- **WHAT TO PRODUCE**
Copy, exactly and without additions, every line in the records below from the one holding "28: (687, 299, 31.68)" through the one holding "37: (720, 230, 59.40)", both ends included.
Segment Start: THE INPUT
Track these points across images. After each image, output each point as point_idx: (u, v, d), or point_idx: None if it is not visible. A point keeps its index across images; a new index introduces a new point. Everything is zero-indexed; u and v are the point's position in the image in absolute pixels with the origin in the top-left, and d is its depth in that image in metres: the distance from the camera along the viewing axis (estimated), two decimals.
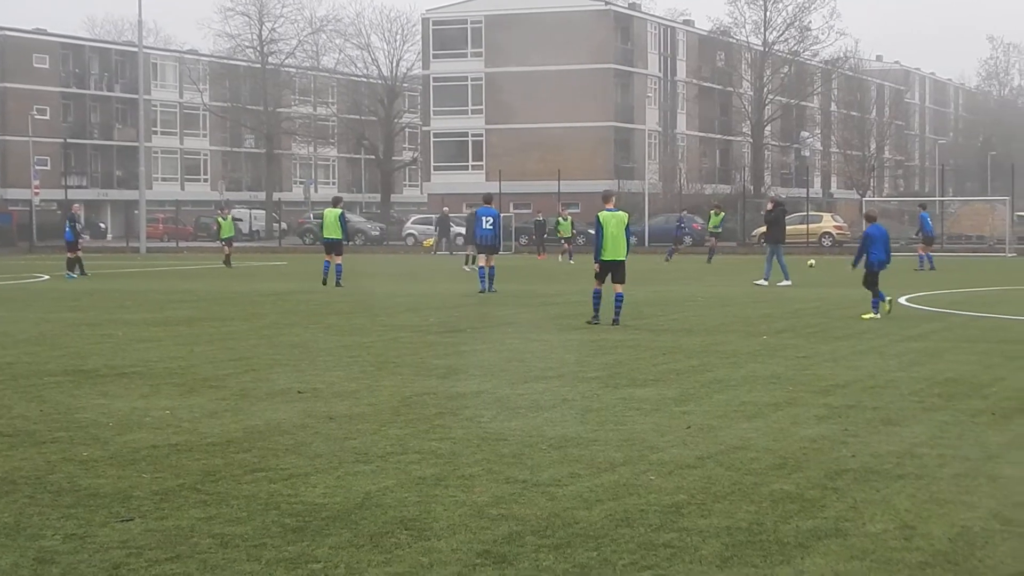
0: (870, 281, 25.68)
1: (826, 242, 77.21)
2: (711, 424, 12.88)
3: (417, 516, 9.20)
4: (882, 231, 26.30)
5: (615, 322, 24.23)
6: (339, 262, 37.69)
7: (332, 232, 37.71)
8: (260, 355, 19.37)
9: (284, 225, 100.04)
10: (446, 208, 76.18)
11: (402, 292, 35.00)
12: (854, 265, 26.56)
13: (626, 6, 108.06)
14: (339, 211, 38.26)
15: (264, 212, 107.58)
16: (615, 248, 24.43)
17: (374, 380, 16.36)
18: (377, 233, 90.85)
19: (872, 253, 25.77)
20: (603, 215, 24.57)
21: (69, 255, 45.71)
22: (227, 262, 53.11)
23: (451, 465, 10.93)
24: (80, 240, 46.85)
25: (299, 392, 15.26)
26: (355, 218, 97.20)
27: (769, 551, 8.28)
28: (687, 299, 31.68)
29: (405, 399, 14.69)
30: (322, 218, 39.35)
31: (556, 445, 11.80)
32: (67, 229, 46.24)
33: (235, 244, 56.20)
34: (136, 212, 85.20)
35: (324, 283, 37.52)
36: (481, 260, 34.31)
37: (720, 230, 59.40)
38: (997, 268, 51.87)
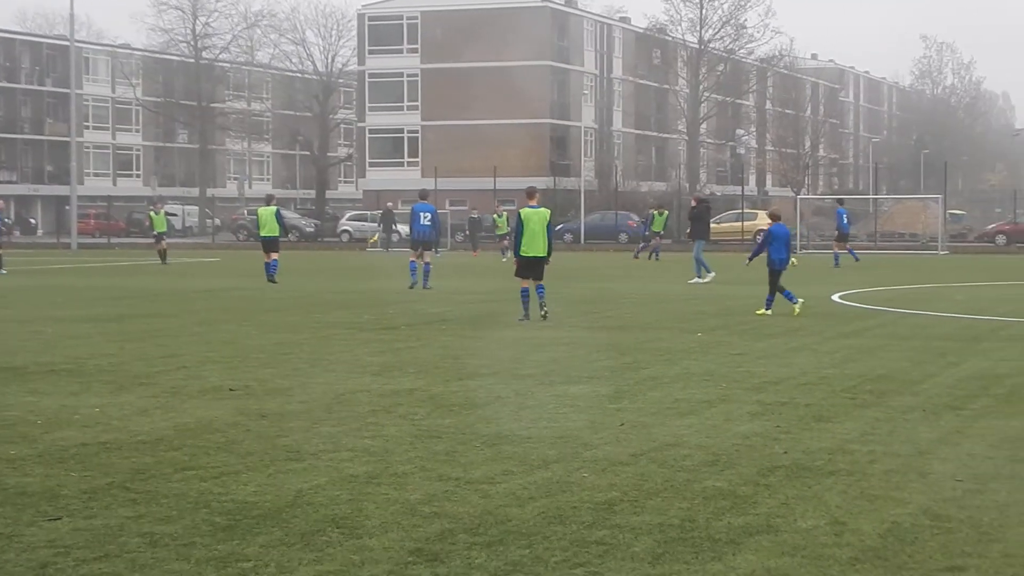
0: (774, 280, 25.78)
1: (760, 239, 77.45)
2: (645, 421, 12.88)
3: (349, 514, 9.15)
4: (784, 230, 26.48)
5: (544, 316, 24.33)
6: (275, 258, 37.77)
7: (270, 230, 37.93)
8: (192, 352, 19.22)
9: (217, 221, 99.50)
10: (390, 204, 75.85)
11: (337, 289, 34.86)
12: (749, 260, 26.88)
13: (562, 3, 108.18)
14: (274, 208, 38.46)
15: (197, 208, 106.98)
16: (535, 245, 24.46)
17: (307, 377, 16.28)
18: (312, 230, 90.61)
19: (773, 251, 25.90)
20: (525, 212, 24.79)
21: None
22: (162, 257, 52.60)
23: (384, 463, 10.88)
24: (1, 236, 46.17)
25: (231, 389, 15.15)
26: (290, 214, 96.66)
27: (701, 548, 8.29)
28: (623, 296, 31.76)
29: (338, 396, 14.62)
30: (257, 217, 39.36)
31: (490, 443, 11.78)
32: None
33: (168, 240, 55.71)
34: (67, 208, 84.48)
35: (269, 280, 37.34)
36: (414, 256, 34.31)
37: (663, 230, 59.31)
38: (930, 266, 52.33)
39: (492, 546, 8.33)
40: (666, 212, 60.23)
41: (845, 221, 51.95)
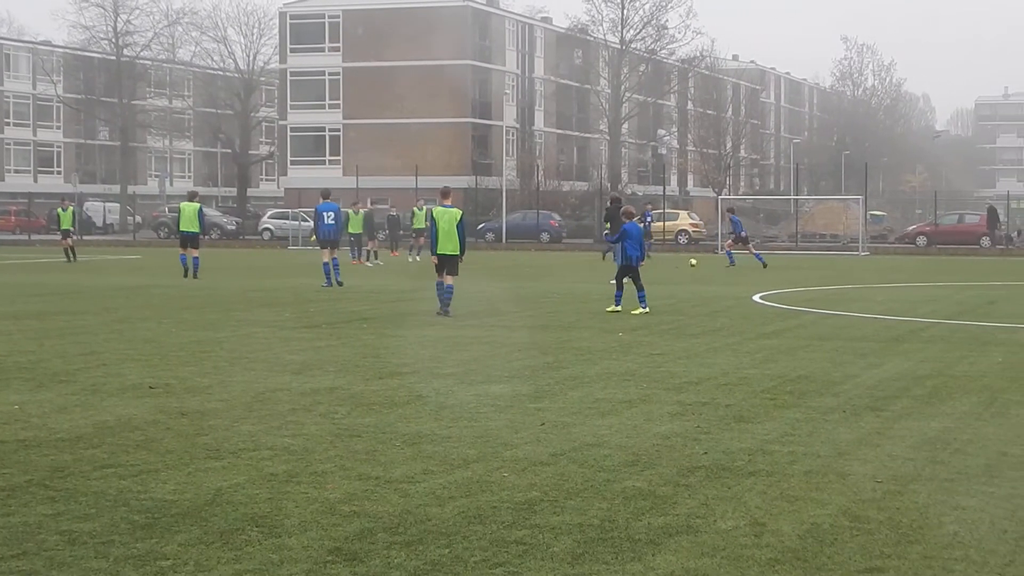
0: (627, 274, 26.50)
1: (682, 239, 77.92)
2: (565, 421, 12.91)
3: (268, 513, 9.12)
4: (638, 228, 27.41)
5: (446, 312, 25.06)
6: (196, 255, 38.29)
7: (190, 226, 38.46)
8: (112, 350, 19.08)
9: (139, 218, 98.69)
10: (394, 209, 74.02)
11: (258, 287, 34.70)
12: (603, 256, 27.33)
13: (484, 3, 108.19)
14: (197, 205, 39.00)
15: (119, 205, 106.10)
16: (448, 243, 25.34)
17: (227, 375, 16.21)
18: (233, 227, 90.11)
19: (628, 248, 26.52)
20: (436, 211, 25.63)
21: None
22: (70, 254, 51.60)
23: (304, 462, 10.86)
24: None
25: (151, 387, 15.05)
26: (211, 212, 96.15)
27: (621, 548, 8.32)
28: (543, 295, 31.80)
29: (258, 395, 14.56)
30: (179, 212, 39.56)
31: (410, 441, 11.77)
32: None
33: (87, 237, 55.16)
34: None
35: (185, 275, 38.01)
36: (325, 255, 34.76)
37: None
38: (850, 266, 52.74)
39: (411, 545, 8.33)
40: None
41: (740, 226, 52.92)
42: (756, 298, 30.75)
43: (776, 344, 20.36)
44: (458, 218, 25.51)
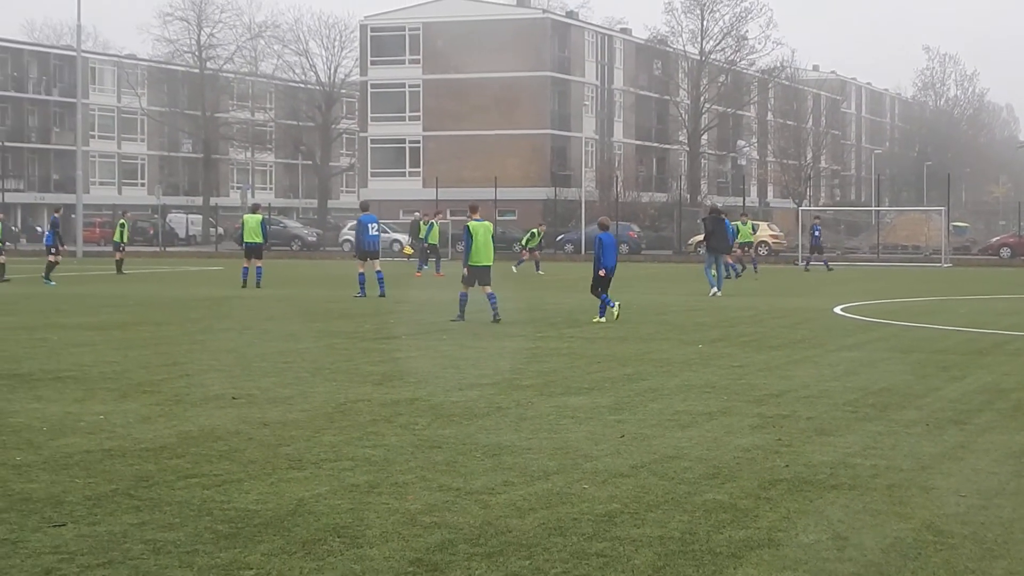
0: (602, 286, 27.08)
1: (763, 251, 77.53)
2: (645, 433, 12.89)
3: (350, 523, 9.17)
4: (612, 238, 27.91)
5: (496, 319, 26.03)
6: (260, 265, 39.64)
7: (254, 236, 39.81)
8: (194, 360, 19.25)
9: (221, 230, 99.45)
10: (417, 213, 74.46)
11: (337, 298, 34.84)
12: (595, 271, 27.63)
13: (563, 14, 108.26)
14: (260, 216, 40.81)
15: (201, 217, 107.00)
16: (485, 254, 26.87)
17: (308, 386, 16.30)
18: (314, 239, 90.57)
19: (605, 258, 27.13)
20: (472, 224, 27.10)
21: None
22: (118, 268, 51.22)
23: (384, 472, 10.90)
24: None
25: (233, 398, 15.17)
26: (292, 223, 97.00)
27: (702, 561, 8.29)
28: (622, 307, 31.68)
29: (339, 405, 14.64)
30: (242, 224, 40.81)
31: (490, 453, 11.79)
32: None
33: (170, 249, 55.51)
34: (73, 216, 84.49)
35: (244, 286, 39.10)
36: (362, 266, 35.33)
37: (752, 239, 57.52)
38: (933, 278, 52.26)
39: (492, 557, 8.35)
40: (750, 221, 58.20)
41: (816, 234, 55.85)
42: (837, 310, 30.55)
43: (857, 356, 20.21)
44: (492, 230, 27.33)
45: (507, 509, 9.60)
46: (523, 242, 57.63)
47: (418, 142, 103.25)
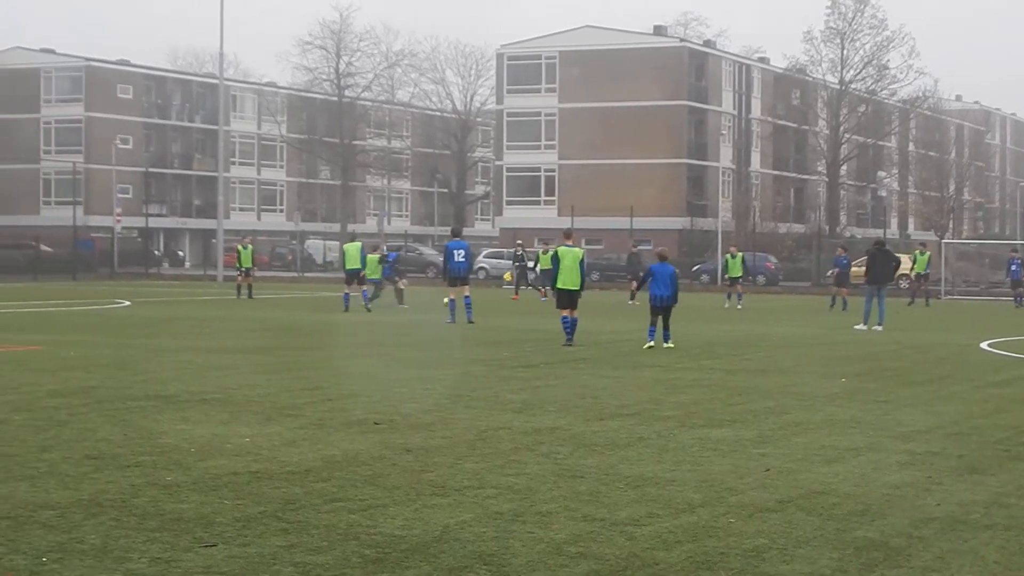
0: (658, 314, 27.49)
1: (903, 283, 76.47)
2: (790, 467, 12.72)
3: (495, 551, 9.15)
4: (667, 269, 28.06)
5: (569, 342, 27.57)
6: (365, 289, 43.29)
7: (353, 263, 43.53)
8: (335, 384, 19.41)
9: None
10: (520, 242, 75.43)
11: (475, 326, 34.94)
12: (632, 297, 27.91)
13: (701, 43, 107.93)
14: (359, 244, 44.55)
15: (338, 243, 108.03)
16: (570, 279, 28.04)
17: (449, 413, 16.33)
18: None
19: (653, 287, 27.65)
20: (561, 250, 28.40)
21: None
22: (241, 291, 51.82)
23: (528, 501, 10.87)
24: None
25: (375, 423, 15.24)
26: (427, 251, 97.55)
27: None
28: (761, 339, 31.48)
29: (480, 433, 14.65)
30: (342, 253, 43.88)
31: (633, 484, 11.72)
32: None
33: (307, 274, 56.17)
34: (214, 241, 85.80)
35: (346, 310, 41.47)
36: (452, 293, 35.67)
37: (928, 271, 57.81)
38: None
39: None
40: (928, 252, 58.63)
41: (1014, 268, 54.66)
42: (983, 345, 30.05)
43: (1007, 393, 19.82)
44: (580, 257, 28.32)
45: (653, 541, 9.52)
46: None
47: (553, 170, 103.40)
Segment End: THE INPUT
Segment Start: THE INPUT
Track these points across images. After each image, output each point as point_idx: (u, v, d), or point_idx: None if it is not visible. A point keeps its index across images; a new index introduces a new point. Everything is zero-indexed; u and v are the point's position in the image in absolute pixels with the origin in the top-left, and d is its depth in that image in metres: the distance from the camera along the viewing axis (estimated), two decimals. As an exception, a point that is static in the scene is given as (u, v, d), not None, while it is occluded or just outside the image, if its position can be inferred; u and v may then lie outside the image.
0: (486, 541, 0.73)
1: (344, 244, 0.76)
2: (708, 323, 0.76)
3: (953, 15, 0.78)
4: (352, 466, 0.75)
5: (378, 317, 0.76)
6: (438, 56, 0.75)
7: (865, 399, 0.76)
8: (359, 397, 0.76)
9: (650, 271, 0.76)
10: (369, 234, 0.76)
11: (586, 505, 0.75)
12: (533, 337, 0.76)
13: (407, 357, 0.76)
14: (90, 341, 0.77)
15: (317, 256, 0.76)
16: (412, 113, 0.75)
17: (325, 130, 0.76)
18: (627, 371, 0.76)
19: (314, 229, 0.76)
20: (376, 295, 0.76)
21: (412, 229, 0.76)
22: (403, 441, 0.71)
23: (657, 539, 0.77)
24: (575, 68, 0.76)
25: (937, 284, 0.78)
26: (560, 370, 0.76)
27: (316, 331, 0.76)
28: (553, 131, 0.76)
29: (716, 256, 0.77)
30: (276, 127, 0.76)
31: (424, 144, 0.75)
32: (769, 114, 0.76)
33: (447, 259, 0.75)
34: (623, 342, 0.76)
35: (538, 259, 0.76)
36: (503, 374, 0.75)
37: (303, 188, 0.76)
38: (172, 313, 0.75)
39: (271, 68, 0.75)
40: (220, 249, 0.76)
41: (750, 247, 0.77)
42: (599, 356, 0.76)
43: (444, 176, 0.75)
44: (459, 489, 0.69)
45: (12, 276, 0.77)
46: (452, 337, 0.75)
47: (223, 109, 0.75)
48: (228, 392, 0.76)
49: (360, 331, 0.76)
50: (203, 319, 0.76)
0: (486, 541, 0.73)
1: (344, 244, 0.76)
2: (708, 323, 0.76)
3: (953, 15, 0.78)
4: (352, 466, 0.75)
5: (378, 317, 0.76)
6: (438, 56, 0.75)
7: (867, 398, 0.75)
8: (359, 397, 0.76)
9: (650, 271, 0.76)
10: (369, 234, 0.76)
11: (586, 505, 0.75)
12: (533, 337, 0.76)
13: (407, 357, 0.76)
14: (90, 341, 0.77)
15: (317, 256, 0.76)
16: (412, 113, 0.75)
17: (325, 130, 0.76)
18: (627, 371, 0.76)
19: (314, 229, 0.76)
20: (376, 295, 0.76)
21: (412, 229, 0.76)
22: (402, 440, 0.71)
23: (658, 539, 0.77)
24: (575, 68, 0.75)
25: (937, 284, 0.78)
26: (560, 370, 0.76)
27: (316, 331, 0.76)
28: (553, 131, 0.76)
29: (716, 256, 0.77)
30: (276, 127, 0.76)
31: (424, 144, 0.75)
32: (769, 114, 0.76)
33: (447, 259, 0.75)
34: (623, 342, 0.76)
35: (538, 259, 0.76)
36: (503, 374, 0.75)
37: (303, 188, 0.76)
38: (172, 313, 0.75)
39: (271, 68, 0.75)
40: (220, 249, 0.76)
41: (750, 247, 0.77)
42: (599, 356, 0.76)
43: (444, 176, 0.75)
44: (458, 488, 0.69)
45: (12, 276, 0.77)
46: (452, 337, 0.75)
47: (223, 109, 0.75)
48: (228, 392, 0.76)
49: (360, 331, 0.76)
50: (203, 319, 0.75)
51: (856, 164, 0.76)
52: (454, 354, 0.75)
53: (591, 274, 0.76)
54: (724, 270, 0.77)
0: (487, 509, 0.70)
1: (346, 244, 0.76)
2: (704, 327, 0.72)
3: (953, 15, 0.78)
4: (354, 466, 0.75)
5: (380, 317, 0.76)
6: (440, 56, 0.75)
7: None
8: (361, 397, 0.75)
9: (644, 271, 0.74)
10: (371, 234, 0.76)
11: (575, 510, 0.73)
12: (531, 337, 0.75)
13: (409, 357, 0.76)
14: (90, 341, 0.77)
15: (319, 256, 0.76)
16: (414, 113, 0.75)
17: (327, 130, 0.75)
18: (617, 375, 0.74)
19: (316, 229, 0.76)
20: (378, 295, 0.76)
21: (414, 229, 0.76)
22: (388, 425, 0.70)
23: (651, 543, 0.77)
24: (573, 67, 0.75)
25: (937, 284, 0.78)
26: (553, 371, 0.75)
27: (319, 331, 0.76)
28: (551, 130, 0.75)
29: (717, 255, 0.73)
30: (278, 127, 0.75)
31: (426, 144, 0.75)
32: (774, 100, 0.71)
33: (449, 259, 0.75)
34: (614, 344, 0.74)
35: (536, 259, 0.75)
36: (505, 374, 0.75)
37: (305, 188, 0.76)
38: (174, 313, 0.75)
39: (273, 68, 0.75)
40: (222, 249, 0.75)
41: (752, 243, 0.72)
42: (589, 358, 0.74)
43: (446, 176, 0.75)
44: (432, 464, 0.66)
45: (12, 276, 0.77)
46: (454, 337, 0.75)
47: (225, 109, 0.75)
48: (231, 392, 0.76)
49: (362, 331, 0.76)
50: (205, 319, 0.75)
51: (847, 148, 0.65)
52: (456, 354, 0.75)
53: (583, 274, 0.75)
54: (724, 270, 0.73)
Segment End: THE INPUT
- **SOLUTION FOR THIS TASK**
28: (687, 299, 31.68)
29: (405, 399, 14.69)
30: (322, 218, 39.35)
31: (556, 445, 11.80)
32: (67, 229, 46.24)
33: (235, 244, 56.20)
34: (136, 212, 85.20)
35: (324, 283, 37.52)
36: (481, 260, 34.31)
37: (720, 230, 59.40)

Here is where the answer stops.